The risk connected with management board members’ adoption of an erroneous business decision is most often limited through implementation of appropriate mechanisms in the company’s articles of association or management board bylaws. Some restrictions, such as the need to obtain the consent of the shareholders’ meeting to sell the company’s enterprise, or the ban on pursuing competing activity without the company’s consent, are expressly provided for by law. Requiring joint representation may also serve as a brake preventing management board members from taking rash decisions for the company.
A company sometimes will decide to introduce contractual provisions to secure the company’s potential claims against members of its management board. The solution most often encountered in practice is security in the form of a contractual penalty.
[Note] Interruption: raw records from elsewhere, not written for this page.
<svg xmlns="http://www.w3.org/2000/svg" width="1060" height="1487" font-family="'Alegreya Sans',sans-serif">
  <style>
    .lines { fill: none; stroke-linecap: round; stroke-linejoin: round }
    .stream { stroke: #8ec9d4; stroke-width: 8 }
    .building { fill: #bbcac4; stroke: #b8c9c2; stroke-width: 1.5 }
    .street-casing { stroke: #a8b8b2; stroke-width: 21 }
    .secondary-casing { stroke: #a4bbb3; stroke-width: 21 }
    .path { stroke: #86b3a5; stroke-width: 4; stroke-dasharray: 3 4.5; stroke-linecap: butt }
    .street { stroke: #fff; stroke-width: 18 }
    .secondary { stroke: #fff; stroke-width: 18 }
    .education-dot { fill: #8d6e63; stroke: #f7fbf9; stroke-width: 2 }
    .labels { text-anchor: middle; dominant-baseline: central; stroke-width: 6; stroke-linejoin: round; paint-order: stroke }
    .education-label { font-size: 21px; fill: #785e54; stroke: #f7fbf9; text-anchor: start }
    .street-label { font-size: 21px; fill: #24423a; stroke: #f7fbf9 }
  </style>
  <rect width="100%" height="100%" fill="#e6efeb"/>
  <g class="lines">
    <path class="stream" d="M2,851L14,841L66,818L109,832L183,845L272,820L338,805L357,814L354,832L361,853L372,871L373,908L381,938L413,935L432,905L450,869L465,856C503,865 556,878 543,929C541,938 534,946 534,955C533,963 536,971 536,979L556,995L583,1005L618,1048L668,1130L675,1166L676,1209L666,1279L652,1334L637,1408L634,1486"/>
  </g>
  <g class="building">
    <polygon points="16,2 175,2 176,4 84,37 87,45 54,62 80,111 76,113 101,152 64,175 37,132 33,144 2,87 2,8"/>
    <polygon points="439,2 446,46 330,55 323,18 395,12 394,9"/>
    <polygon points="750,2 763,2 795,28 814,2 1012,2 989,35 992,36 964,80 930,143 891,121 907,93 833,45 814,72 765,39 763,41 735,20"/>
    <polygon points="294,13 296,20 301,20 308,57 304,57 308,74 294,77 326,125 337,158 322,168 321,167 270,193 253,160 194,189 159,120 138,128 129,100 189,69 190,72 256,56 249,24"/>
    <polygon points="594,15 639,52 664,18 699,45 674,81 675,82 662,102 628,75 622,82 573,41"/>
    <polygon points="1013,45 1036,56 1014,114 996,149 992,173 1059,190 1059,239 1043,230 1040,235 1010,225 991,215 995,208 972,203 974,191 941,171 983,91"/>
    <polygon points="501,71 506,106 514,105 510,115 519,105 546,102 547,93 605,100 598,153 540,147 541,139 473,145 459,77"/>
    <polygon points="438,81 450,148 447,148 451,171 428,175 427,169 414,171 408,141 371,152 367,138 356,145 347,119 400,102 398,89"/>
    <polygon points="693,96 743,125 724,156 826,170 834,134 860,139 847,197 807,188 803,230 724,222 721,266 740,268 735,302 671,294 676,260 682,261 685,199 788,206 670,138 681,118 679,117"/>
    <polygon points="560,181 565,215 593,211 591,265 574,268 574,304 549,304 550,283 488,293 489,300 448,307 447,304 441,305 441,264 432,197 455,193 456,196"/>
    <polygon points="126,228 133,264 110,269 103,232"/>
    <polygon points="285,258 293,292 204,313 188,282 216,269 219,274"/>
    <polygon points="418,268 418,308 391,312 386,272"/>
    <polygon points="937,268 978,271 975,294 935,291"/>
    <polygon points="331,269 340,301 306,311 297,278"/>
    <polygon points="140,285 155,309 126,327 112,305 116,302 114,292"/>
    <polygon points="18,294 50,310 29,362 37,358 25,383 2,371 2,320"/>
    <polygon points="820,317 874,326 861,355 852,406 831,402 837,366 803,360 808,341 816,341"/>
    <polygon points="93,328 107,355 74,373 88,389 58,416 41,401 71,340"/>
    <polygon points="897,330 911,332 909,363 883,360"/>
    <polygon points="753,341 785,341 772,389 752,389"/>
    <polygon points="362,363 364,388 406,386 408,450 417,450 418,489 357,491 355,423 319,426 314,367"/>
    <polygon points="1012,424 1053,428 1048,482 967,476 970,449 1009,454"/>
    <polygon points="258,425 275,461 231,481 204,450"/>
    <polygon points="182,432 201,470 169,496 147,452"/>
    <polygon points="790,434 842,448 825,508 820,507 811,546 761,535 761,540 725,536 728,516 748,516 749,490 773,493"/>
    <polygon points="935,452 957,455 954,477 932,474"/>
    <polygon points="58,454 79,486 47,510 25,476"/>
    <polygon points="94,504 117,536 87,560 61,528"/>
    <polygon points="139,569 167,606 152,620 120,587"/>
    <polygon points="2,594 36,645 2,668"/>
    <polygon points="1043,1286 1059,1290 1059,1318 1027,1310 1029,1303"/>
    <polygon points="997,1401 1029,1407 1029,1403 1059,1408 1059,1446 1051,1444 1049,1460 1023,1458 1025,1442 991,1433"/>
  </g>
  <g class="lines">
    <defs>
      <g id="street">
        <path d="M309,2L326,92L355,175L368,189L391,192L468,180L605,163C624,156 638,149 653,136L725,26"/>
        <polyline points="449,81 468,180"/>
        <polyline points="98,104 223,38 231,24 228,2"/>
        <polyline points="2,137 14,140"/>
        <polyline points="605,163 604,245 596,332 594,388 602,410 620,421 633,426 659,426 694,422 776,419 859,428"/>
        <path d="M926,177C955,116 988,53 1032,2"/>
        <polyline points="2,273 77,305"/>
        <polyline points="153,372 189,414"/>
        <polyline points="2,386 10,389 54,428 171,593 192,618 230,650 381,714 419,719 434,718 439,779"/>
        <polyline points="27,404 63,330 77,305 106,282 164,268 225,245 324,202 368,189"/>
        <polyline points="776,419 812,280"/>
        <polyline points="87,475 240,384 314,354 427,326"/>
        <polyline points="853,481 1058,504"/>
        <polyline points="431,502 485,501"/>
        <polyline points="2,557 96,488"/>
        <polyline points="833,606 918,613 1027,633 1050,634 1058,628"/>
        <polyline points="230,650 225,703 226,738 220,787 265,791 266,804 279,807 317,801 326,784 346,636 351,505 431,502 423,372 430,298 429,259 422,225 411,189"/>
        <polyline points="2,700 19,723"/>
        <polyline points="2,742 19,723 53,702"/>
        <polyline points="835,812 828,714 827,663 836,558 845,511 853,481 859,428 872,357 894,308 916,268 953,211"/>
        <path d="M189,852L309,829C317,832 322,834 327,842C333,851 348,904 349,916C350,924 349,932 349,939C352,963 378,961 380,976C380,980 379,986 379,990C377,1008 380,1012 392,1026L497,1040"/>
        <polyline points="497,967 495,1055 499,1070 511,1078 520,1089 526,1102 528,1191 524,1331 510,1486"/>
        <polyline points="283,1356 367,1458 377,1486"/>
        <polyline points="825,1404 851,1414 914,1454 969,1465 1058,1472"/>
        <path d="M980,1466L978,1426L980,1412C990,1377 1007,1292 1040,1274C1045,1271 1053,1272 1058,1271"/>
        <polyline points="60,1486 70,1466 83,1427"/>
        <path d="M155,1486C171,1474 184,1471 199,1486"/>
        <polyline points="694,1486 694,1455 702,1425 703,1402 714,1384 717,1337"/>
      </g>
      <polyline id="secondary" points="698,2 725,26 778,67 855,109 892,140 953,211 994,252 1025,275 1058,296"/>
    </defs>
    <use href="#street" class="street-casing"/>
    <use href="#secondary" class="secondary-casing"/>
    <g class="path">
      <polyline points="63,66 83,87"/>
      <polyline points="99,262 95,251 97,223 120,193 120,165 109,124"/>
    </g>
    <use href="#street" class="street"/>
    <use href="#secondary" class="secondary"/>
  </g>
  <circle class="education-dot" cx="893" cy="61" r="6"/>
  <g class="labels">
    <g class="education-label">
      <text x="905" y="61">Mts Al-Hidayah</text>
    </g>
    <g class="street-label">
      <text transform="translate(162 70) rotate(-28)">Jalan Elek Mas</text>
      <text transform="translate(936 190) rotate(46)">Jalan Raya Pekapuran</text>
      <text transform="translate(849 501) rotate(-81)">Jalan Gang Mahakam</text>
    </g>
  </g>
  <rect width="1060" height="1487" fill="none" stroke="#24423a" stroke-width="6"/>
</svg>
But the possibility and scope of application of contractual penalties depends on the type of legal relationship in place between the company and the management board member.
Contractual penalty in the case of an employment contract
Current law leaves no doubt that management board members can be hired under an employment contract. If the parties choose an employment contract as the basis for hiring a management board member, this carries all the related consequences, also including the limited ability to secure claims the company may have against the management board member.
Provisions of labour law practically exclude the possibility of imposing security for the employer’s potential claims against the employee for improper performance of employment duties. The Supreme Court of Poland takes the position that the Labour Code (Art. 114–127) almost exhaustively regulates the grounds and rules for liability for material injury caused to the employer by the employee, and does not provide in this respect for security for employment claims. It is recognised that security for claims by the company against an employee is contrary to principles of labour law and thus impermissible.
The cases handed down by the Supreme Court have thus consistently denied the possibility of reserving a contractual penalty in an employment contract in the event of non-performance or improper performance of employment duties.
Security for claims for non-performance or improper performance by a management board member of an obligation to the company after the end of the employment relationship falls into a separate category. In practice, this primarily has to do with situations connected with the management board member’s violation of the duty to refrain from competitive activity after termination of employment, as well as the duty to maintain the confidentiality of the company’s affairs. In this respect, the rulings from the courts uniformly allow for inclusion of a contractual penalty in case the employee violates these obligations.
But when concluding a non-competition agreement for the period following the end of the employment relationship, the parties should take care that the contractual penalty provided in the event of the former employee’s breach of a non-competition agreement not be inflated. The contractual penalty which the employer is entitled to enforce against the former employee for infringing a ban on competition should not be grossly higher than the compensation payable to the management board member for refraining from competitive activity. Including a grossly overstated contractual penalty in the non-competition agreement, followed by a demand for payment of such an inflated amount, may give rise to a dispute between the company and the management board member and lead to a demand by the employee to reduce the penalty under Art. 484 §2 of the Civil Code in connection with Art. 300 of the Labour Code.
It is essential to note in this respect that pursuing damages exceeding the amount of the contractual penalty is permissible only when the parties have provided for this possibility.
Contractual penalty in a managerial contract
However, the restrictions on securing claims do not apply to a situation where the management board member has a managerial contract with the company. A managerial contract is a civil contract, not an employment contract, and thus is subject to the general regulations on contractual obligations. Therefore, when concluding a managerial contract, the parties may arrange the legal relations between them within their discretion, in accordance with the principle of freedom of contract. This also applies to the possibility of providing for a contractual penalty.
The validity of a contractual penalty provided for in a managerial contract is evaluated under general rules: in terms of compliance with regulations of law, the nature of the legal relationship, and principles of social policy (Civil Code Art. 3531).
The possibility of providing for a contractual penalty in a managerial contract does not raise doubts. Significantly, reserving a contractual penalty for breach of a management board member’s obligations should be recognised as admissible both during the term of the managerial contract and after the contract term ends. Such solutions are also commonly applied in practice.
Although a managerial contract offers greater freedom and flexibility in defining the rights and obligations of the parties, including the use of contractual penalties, it should be borne in mind that if the stated penalty is grossly inflated, the management board member will be entitled to seek a reduction of the penalty.